# AIM OF THE EXERCISE
Convert the material into a Markdown table with the columns Row and Entry, beginning at the line containing "collection date: 1894-05-01/1894-05-15" and continuing through the end of the material. Put a row number and the line in each row, leaving out blank lines.

# DATASET EXCERPTS

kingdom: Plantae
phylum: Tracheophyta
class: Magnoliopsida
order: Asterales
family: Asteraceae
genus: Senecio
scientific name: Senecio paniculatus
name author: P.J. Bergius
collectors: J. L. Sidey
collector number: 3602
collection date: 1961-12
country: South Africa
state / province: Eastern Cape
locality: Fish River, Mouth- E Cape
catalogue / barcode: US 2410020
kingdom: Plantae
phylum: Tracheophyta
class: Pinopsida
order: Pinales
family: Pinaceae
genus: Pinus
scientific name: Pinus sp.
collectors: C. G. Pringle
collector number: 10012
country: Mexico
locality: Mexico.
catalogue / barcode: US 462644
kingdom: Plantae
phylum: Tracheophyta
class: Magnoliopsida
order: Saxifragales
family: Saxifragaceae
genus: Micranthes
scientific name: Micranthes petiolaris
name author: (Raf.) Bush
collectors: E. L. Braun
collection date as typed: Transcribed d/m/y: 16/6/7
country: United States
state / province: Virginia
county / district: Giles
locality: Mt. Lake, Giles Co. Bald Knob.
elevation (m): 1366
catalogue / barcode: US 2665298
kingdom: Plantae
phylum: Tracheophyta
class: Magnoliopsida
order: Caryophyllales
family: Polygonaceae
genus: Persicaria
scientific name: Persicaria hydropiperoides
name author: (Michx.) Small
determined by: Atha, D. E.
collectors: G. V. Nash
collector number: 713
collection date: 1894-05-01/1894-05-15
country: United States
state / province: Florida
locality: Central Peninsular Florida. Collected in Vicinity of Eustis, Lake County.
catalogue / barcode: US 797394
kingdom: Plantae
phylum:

# SOLUTION FOR THIS PROBLEM
| Row | Entry |
|---|---|
| 1 | collection date: 1894-05-01/1894-05-15 |
| 2 | country: United States |
| 3 | state / province: Florida |
| 4 | locality: Central Peninsular Florida. Collected in Vicinity of Eustis, Lake County. |
| 5 | catalogue / barcode: US 797394 |
| 6 | kingdom: Plantae |
| 7 | phylum: |